* [PAGE EXCERPT]
Faceting means counting number occurrences of each value in a result set for a set of attributes. Typical example of
faceting is a web shop where you can see how many items are remaining after filtering your search by red, green or
blue, and how many when filtering by size small, medium or large.
Work on this project has been sponsored by [Xenit](https://xenit.eu/).
## Build and install
make install
make installcheck
psql -c "create extension roaringbitmap" -c "create extension pgfaceting"
## Usage
pgfaceting creates and maintains two extra tables for your main table. `tbl_facets` contains for each facet and
value combination a list of id values for rows containing that combination. The list is stored as a roaring
bitmap for quick intersection and cardinality operations. Because updating this list is a heavy operation any changes
to the main table get stored in `tbl_facets_deltas` as a combination of facet, value, id and +1 or -1 depending
on the kind of update. A periodic maintenance job is responsible for merging deltas into the main facets table.
Currently only 32bit integer id columns are supported. When pg\_roaringbitmap adds support for 64bit bitmaps
then int8 and possibly ctid could be supported.
### Adding faceting to a table
SELECT faceting.add_faceting_to_table(
'documents',
key => 'id',
facets => array[
faceting.datetrunc_facet('created', 'month'),
faceting.datetrunc_facet('finished', 'month'),
faceting.plain_facet('category_id'),
faceting.plain_facet('type'),
faceting.bucket_facet('size', buckets => array[0,1000,5000,10000,50000,100000,500000])
]
);
The `add_faceting_to_table()` adds the facets tables and populates the contents. It takes an array of facets
to extract from each row.
* `plain_facet(col name)` - Takes the column value as is as the facet value.
* `datetrunc_facet(col name, precision text)` - Applies a date\_trunc function on a column to get the facet value.
Useful for timebucketing (yearly, monthly, etc.)
* `bucket_facet(col name, buckets anyarray)` - Assigns a continuous variable (price, weight, etc.) to a set of buckets
and stores the index of the chosen bucket as the facet value.

* [ACTIONS TO TAKE]
A - According to the pgfaceting excerpt, what kind of id column is currently supported?
B - Continue the pgfaceting excerpt, picking up right after its last sentence.

* [DATA LINES]
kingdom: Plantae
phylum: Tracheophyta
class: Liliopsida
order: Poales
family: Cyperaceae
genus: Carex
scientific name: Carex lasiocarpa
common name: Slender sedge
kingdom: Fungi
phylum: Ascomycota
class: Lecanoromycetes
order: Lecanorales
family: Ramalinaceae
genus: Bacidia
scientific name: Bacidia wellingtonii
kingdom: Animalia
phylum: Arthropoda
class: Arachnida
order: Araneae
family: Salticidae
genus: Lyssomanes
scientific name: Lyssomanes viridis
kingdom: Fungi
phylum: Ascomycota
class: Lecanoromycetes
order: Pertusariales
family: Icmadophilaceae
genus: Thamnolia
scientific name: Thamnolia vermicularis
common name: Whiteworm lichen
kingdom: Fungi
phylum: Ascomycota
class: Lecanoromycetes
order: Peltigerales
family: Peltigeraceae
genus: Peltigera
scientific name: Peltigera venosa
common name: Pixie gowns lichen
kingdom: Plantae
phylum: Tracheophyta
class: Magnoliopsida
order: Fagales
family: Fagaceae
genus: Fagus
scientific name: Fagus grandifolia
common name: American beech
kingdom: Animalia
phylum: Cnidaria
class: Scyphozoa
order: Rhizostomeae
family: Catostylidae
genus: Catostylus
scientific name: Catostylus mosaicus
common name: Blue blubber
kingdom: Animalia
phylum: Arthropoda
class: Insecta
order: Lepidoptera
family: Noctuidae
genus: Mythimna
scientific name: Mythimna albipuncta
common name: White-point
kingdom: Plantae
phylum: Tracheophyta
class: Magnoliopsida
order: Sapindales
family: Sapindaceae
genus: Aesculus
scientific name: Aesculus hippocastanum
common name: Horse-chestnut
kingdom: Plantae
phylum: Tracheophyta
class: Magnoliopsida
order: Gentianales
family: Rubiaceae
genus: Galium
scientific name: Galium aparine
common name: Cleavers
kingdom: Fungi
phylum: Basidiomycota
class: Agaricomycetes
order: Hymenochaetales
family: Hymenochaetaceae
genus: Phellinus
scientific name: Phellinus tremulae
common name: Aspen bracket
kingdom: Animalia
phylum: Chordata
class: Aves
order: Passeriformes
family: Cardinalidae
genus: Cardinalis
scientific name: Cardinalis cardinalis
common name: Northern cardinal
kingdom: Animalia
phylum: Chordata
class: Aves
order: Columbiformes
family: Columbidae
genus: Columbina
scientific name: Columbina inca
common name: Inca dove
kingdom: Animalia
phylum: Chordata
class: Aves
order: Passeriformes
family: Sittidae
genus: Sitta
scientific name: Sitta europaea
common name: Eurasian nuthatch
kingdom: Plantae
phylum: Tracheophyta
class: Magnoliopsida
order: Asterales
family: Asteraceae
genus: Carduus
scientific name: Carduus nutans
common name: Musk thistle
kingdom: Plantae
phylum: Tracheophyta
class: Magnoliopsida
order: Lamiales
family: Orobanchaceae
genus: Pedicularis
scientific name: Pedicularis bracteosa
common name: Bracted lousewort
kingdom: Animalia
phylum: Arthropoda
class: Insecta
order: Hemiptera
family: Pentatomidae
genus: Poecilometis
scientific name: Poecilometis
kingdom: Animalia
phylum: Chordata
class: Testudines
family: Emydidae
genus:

* [ANSWERS FOR THIS EXERCISE]
A - Only 32-bit integer id columns are currently supported.

B -
For merging changes create a periodic job that runs:
CALL faceting.run_maintenance();
This will run delta merging on all faceted tables. There is also a function for maintaining a single table:
SELECT faceting.merge_deltas('documents'::regclass);
### Querying facets
Getting top 10 values for each kind of facet:
SELECT * FROM faceting.top_values('documents'::regclass, n => 10);
We can also filter by some facets and get the results of other facets:
SELECT * FROM faceting.count_results('documents'::regclass,
filters => array[row('category_id', '24'),
row('type', 'image/jpeg')]::faceting.facet_filter[]);
For advanced usage the inverted index tables can be accessed directly.
WITH lookup AS (
SELECT id >> 20 AS chunk_id, rb_build_agg(id) postinglist
FROM documents
WHERE ...
)
SELECT facet_id, facet_value, sum(rb_and_cardinality(flt.postinglist, fct.postinglist))
FROM lookup flt JOIN documents_facets USING (chunk_id)
GROUP BY 1, 2;
### How fast is it
Calculating facets for 61% of rows in 100M row table:
-- 24 vcore parallel seq scan
postgres=# SELECT facet_name, count(distinct facet_value), sum(cardinality)
FROM (SELECT facet_name, facet_value, COUNT(*) cardinality
FROM test2.documents d, LATERAL (VALUES
('created', date_trunc('month', created)::text),
('finished', date_trunc('month', finished)::text),
('type', type::text),
('size', width_bucket(size, array[0,1000,5000,10000,50000,100000,500000])::text)
) t(facet_name, facet_value)
WHERE category_id = 24
GROUP BY 1, 2) count_results
GROUP BY 1;
facet_name | count | sum
------------+-------+----------
created | 154 | 60812252
finished | 154 | 60812252
size | 7 | 60812252
type | 8 | 60812252
(4 rows)
Time: 18440.061 ms (00:18.440)
-- Single core only
postgres=# SET max_parallel_workers_per_gather = 0;
SET
Time: 0.206 ms
postgres=# SELECT facet_name, count(distinct facet_value), sum(cardinality)
FROM (SELECT facet_name, facet_value, COUNT(*) cardinality
FROM test2.documents d, LATERAL (VALUES
('created', date_trunc('month', created)::text),
('finished', date_trunc('month', finished)::text),
('type', type::text),
('size', width_bucket(size, array[0,1000,5000,10000,50000,100000,500000])::text)
) t(facet_name, facet_value)
WHERE category_id = 24
GROUP BY 1, 2) count_results
GROUP BY 1;
facet_name | count | sum
------------+-------+----------
created | 154 | 60812252
finished | 154 | 60812252
size | 7 | 60812252
type | 8 | 60812252
(4 rows)
Time: 222019.758 ms (03:42.020)
-- Using facets index
postgres=# SELECT facet_name, count(distinct facet_value), sum(cardinality)
FROM faceting.count_results('documents'::regclass,
filters => array[row('category_id', 24)]::faceting.facet_filter[])
GROUP BY 1;
facet_name | count | sum
------------+-------+----------
created | 154 | 60812252
finished | 154 | 60812252
size | 7 | 60812252
type | 8 | 60812252
(4 rows)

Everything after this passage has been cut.